I missed Squiers the first time around my perambulation. A Southwold institution, I always thought it was a sweet shop and I have purchased sweets from there many times but I am informed by a local and its website they also serve teas and coffee to go. There is a small sign above the shop front saying 'Morning Coffee'. Obviously that failed to make an impression on me. When you venture inside the 350 year old building you find a cozy tea room (capacity 28) with beamed ceilings and an inglelnook. The website doesn't say if it will serves drinks to-go outside of its restaurant hours that are limited to 12 - 2 pm.
On the Market Place the Buckenham coffee shop was signed as such but was closed though I have visited it before. It is down some stairs which makes it off limits to the buggy brigade. You can't tell from the outside if it serves coffee to-go until the staff put the chalk boards up on the railings when it opens though several photographs show they do. I am told by a local resident that this place was popular with many older people in Reydon who would ride the bus to shop in the Co-op and then meet their friends here. Now that the bus cannot go along the High Street, those customers take the bus to Beccles and meet in the Tesco or Morrison's coffee shop. It seems Southwold Town Council is just as capable of killing trade for its establishments as Costa could while dismissing evidence as anecdotal while basing their decisions with nothing more than other anecdotes.
Just about visible off the Market Place is Munchies. The signage and noise of the barista's range plainly promises servings of good coffee and sandwiches to-go or eat-in and I would imagine it catches a bit of footfall of people heading to the beach for the day with the papers. On the other side of the Market Place is Queen Street and Beaches & Cream there was also closed on my perambulation. I actually failed to notice this establishment was a coffee shop (so did SRS) but its website says it serves a wide range of coffee to-go as well as ice cream.
Adnams Cellar & Kitchen - you can just make out 'cafe' under the awning
Buckenham - in a basement though when boards up says 'take away'.
The Crown - lovely for lunch or a pint but not exactly casual
Fresh Bite - tasty bread and cakes but no sign of a barista
Kings Head - where is the entrance?

**EXERCISE DATA:**
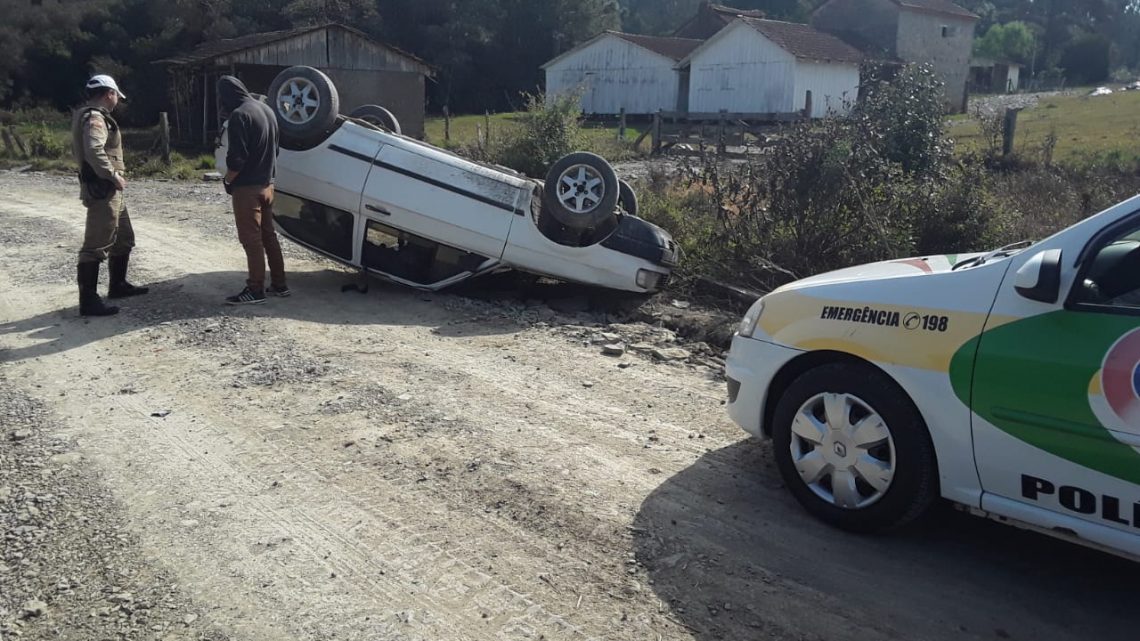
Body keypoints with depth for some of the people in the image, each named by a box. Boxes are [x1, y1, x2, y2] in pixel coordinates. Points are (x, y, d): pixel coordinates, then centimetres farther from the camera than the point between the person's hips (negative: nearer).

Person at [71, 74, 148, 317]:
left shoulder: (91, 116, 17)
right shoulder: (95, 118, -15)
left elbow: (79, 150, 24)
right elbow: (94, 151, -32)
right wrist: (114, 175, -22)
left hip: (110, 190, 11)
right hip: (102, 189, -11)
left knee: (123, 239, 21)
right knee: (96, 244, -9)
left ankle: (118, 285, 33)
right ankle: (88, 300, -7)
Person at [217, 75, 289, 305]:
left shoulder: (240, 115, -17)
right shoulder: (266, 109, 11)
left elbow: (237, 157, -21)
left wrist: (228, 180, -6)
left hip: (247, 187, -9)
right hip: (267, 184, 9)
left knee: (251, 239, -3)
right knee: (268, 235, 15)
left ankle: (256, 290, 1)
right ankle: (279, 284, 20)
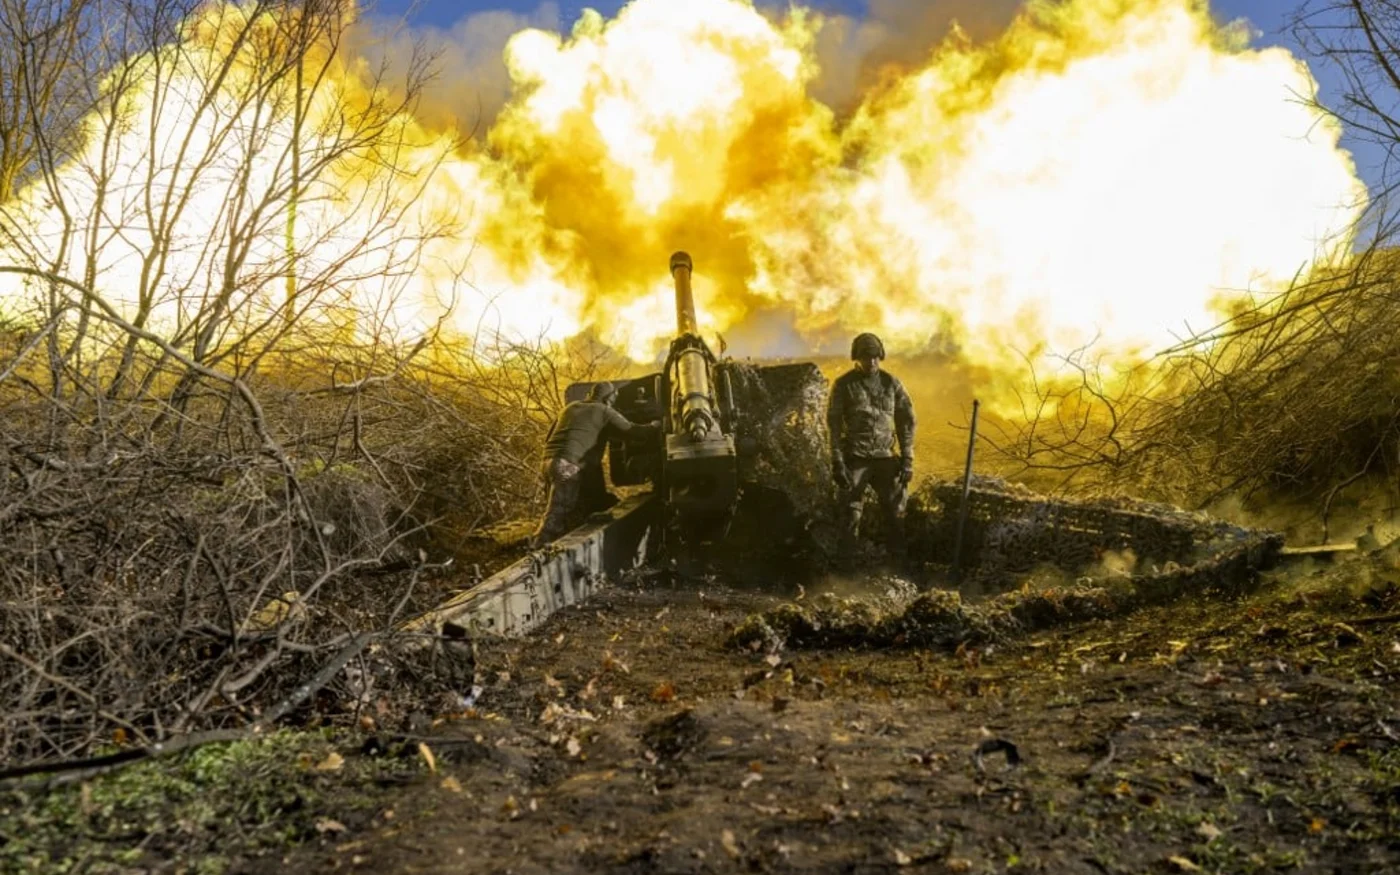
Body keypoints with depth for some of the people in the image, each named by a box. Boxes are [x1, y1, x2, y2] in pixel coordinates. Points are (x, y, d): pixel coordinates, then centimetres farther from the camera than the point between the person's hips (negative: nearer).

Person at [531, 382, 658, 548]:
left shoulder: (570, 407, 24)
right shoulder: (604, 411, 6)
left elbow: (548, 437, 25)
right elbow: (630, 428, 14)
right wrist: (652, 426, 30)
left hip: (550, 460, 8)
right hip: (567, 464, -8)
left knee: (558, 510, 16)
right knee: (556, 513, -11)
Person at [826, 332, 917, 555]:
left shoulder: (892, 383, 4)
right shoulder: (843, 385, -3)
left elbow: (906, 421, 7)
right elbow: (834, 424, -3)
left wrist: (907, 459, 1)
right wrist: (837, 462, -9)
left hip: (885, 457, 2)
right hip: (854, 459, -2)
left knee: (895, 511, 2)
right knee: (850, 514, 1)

**INSTRUCTIONS:**
- 1) In the text about Southwold coffee shops, how many people can the tea room at Squiers seat?
- 2) Repeat the entries word for word, everything from the line containing "right wrist: (114, 175, -22)" down to the line containing "right knee: (556, 513, -11)", with both of those lines included. Leave the pictures out.

**SOLUTIONS TO EACH TASK:**
- 1) 28

- 2)
right wrist: (114, 175, -22)
left hip: (110, 190, 11)
right hip: (102, 189, -11)
left knee: (123, 239, 21)
right knee: (96, 244, -9)
left ankle: (118, 285, 33)
right ankle: (88, 300, -7)
Person at [217, 75, 289, 305]:
left shoulder: (240, 115, -17)
right shoulder: (266, 109, 11)
left elbow: (237, 157, -21)
left wrist: (228, 180, -6)
left hip: (247, 187, -9)
right hip: (267, 184, 9)
left knee: (251, 239, -3)
right knee: (268, 235, 15)
left ankle: (256, 290, 1)
right ankle: (279, 284, 20)
Body keypoints with depth for some of the people in the image, each named by a box. Boxes are [x1, y1, x2, y2] in pixel coordinates. Points are (x, y, d): pixel coordinates, then centimetres farther from the camera than the point between the person's hips (negative: nearer).

Person at [531, 382, 658, 548]:
left shoulder: (570, 407, 24)
right shoulder: (604, 411, 6)
left elbow: (548, 437, 25)
right elbow: (630, 428, 14)
right wrist: (652, 426, 30)
left hip: (550, 460, 8)
right hip: (567, 464, -8)
left knee: (558, 510, 16)
right knee: (556, 513, -11)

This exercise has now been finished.